PROBLEM: The line containing "está comprovado que" marks the end: write out exactly every line from the first line of the data below through that line, and only those.

INFORMATION SHOWN:
- - -

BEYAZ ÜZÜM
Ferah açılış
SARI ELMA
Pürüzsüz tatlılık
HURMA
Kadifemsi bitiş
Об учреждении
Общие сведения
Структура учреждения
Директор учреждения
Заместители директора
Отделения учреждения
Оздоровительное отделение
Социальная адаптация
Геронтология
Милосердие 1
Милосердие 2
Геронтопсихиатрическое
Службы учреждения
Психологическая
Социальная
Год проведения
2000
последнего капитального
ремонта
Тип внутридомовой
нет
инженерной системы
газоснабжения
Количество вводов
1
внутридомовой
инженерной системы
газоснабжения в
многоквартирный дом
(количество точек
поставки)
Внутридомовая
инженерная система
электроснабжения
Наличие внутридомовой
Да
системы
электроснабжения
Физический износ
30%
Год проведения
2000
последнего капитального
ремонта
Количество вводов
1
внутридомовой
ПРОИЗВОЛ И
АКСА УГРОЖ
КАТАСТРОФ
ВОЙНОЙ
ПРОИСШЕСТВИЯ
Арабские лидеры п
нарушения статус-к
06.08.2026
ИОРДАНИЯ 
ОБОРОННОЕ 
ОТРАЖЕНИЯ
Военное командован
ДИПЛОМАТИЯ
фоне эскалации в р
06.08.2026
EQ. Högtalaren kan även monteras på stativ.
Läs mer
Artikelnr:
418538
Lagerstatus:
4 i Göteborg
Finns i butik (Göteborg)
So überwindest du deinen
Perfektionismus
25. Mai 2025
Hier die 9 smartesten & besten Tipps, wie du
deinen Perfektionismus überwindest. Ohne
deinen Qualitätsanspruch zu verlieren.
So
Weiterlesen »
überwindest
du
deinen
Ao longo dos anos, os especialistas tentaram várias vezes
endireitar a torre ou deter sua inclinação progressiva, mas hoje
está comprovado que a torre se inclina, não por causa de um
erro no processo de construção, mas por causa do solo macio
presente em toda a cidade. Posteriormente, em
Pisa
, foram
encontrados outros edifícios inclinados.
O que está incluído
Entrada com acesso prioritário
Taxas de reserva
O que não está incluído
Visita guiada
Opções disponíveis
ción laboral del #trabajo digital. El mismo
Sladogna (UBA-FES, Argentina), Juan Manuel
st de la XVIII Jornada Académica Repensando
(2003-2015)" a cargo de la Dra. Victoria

- - -

YOUR SOLUTION:
BEYAZ ÜZÜM
Ferah açılış
SARI ELMA
Pürüzsüz tatlılık
HURMA
Kadifemsi bitiş
Об учреждении
Общие сведения
Структура учреждения
Директор учреждения
Заместители директора
Отделения учреждения
Оздоровительное отделение
Социальная адаптация
Геронтология
Милосердие 1
Милосердие 2
Геронтопсихиатрическое
Службы учреждения
Психологическая
Социальная
Год проведения
2000
последнего капитального
ремонта
Тип внутридомовой
нет
инженерной системы
газоснабжения
Количество вводов
1
внутридомовой
инженерной системы
газоснабжения в
многоквартирный дом
(количество точек
поставки)
Внутридомовая
инженерная система
электроснабжения
Наличие внутридомовой
Да
системы
электроснабжения
Физический износ
30%
Год проведения
2000
последнего капитального
ремонта
Количество вводов
1
внутридомовой
ПРОИЗВОЛ И
АКСА УГРОЖ
КАТАСТРОФ
ВОЙНОЙ
ПРОИСШЕСТВИЯ
Арабские лидеры п
нарушения статус-к
06.08.2026
ИОРДАНИЯ 
ОБОРОННОЕ 
ОТРАЖЕНИЯ
Военное командован
ДИПЛОМАТИЯ
фоне эскалации в р
06.08.2026
EQ. Högtalaren kan även monteras på stativ.
Läs mer
Artikelnr:
418538
Lagerstatus:
4 i Göteborg
Finns i butik (Göteborg)
So überwindest du deinen
Perfektionismus
25. Mai 2025
Hier die 9 smartesten & besten Tipps, wie du
deinen Perfektionismus überwindest. Ohne
deinen Qualitätsanspruch zu verlieren.
So
Weiterlesen »
überwindest
du
deinen
Ao longo dos anos, os especialistas tentaram várias vezes
endireitar a torre ou deter sua inclinação progressiva, mas hoje
está comprovado que a torre se inclina, não por causa de um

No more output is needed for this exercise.